After my symptoms passed, I did nothing more strenuous than walking or light hiking for the five day isolation period. To start the return to play protocol, I planned to run lightly, keeping my heart rate below 128 beats per minute. I had just run 10 miles with an average heart rate of 128 at a 6:40 pace the week before my infection, so I thought this would be easy. Not so. I set a heart rate alarm on my watch to ding any time I went over 128. Although I felt fine and had no symptoms, I couldn’t jog for more than 30 seconds without my heart rate shooting into the 150s. My planned light run thus became a walk/run. Fortunately, I had planned it as a trail run, so I had some decent surroundings.
On day 2, I rode a stationary bike. There, it was easier to control my heart rate and I was able to keep it in check. On day 3, I was determined to give running another try, now with a more relaxed heart rate maximum of 144 beats per minute. I was able to sustain running for longer than 30 seconds this time but I still had to resort to walk/run even on a short, 3-mile loop in my neighborhood. Day 4 saw me back on the stationary bike, but now adding back in resistance training, with a 30-minute, ‘Strength for Runners’ session on the Peloton app. Day 5, I took to the roads again on foot, now going for 4 miles, still aiming to keep the heart rate under 144. This time I was able to do it by slowing my pace to a jog rather than a walk, and didn’t have to resort to the walk/run until near the end. Day 6 I took as a rest day, with Day 7 as my planned, full return to play.
I made this run shorter than the marathon program prescribed though, keeping my miles for that week at 50% of peak. As a result, I did 6 miles instead of the 15 that the plan called for.

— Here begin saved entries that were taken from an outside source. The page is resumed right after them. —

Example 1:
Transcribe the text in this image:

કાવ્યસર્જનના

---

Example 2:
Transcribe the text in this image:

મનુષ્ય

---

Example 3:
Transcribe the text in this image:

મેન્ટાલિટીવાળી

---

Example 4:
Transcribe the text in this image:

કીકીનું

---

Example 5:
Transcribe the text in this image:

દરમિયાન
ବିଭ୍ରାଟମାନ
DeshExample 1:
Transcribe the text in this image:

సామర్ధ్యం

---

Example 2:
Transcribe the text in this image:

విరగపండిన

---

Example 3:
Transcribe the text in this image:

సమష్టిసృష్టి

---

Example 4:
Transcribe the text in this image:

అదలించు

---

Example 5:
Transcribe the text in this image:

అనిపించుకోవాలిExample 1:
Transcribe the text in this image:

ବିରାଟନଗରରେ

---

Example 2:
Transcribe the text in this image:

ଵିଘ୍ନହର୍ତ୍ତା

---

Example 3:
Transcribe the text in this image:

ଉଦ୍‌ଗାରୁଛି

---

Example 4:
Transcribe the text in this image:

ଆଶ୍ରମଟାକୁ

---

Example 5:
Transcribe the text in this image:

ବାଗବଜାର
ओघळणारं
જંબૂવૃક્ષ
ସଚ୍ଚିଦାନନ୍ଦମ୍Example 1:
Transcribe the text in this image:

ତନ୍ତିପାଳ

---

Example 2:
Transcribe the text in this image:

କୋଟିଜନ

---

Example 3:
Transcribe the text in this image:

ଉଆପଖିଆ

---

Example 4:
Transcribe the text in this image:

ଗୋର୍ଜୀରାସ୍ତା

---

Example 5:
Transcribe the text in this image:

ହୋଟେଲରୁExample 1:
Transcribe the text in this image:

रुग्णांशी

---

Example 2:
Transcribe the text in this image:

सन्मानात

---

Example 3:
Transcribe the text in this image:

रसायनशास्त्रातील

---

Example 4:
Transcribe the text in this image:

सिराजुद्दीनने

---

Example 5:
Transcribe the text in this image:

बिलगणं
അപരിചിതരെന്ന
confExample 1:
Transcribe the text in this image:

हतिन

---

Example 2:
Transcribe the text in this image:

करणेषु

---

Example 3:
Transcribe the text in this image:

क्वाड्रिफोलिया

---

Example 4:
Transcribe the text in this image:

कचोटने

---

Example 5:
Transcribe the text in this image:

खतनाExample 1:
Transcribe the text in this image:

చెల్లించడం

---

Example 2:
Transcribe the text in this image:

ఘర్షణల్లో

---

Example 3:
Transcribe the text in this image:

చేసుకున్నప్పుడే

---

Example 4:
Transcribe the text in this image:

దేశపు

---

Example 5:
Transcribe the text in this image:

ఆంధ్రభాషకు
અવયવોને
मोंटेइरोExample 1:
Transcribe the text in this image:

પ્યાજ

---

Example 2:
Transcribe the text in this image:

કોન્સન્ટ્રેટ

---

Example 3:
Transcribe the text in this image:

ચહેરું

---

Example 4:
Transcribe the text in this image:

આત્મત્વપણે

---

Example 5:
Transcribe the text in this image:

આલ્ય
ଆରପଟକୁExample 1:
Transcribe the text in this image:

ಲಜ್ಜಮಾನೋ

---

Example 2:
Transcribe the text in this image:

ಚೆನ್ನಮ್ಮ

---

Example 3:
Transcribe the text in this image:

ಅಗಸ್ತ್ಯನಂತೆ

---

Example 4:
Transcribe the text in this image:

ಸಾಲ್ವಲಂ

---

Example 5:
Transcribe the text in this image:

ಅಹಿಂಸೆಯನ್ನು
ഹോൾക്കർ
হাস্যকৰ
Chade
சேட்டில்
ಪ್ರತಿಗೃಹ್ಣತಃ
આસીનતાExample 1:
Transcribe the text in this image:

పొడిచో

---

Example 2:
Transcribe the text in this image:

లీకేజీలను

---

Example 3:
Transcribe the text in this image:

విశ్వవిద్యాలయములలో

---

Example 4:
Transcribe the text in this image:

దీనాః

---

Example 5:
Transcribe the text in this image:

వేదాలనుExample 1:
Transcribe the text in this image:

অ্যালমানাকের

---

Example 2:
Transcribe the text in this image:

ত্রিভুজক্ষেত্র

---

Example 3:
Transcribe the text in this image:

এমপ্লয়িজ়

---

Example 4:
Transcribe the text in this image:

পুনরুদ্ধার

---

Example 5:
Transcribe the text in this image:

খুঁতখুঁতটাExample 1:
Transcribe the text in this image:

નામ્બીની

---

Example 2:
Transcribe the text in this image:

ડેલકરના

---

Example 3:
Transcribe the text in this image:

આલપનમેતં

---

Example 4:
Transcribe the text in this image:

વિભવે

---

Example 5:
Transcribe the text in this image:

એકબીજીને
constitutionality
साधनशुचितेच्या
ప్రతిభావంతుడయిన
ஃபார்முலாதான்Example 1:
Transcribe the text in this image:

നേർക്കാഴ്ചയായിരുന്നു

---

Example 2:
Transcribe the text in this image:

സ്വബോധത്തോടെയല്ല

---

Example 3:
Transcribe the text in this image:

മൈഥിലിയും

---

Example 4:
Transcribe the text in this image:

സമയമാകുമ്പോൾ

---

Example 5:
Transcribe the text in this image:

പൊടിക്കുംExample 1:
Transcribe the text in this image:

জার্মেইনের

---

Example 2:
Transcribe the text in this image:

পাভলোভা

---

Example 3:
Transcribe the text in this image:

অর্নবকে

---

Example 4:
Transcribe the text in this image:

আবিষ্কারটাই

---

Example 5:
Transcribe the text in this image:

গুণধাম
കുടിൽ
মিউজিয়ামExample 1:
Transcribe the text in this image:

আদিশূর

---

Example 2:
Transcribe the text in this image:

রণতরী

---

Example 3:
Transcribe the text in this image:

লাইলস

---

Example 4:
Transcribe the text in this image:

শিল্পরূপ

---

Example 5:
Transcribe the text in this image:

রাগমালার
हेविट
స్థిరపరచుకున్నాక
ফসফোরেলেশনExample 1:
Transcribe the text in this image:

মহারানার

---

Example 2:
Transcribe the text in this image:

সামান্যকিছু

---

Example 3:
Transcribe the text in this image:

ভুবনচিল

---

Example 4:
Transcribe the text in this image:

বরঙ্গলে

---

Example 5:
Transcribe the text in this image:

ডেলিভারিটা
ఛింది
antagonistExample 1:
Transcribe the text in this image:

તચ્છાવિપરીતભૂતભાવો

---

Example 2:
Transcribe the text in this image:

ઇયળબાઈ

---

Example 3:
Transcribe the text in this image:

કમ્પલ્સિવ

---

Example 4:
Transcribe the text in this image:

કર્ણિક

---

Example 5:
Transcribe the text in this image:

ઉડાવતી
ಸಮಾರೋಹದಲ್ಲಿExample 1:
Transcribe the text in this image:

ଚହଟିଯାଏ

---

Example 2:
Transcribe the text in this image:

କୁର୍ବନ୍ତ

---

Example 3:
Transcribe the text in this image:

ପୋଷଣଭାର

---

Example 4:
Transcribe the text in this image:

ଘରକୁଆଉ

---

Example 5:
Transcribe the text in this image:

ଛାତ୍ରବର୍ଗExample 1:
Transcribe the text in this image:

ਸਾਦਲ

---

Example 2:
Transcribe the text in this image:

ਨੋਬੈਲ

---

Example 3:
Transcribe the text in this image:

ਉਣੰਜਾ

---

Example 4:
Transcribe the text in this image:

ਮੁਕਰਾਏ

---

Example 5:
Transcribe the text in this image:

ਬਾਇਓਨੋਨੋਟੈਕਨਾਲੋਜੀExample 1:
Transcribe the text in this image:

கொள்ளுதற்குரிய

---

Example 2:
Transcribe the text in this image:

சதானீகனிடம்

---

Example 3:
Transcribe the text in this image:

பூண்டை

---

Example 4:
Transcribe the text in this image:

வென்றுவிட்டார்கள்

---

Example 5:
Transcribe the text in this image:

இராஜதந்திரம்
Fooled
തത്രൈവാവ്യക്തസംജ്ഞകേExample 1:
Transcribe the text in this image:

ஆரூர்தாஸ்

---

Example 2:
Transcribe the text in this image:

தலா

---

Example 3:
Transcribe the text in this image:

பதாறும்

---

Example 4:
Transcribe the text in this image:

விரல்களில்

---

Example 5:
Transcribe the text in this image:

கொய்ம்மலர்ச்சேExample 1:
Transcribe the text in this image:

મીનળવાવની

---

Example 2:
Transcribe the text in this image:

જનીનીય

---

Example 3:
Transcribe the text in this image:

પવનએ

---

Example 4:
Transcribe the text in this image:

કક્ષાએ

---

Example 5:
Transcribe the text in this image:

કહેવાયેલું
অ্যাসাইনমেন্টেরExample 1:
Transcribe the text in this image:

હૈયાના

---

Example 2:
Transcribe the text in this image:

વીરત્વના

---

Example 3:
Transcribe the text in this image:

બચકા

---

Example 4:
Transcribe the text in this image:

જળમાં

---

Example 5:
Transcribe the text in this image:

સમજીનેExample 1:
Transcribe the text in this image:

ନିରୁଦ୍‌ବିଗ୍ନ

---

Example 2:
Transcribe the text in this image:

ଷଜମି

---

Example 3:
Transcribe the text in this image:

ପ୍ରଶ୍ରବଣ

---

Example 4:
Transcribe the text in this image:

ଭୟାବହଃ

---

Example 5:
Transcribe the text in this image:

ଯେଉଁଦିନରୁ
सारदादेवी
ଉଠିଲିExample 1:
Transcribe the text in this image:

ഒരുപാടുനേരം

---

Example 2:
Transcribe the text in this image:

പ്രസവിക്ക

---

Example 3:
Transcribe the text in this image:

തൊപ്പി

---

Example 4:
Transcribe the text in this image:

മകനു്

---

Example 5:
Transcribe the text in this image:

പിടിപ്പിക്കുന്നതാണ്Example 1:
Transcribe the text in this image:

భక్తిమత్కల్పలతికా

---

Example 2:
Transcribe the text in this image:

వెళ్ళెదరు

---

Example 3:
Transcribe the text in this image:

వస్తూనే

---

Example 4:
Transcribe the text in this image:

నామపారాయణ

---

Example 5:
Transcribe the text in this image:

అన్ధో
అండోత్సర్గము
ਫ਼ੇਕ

I turned the heart rate alarm off and ran a refreshing, monitor-free six mile effort through the country roads of Gardiner, NY, feeling fine. Afterwards I looked at my watch to discover with chagrin that my maximum heart rate was 194! In the second half of the run, it had shot up around 190 and stayed there.
Humbled, but grateful that I had no exertional symptoms, I thus completed the 5-plus-7 day return-to-play protocol. I returned to regularly scheduled training the following week, though it took another week for my average heart rates to return to my normal range. Less than five weeks after the infection, I ran a personal best half marathon. Now I have just two weeks of marathon taper before race day. I’m sure there will be plenty of coughing and sneezing from my kids to usher me to the starting line!
*Views expressed on this blog are my own, and do not in any way reflect those of my employer or any institution.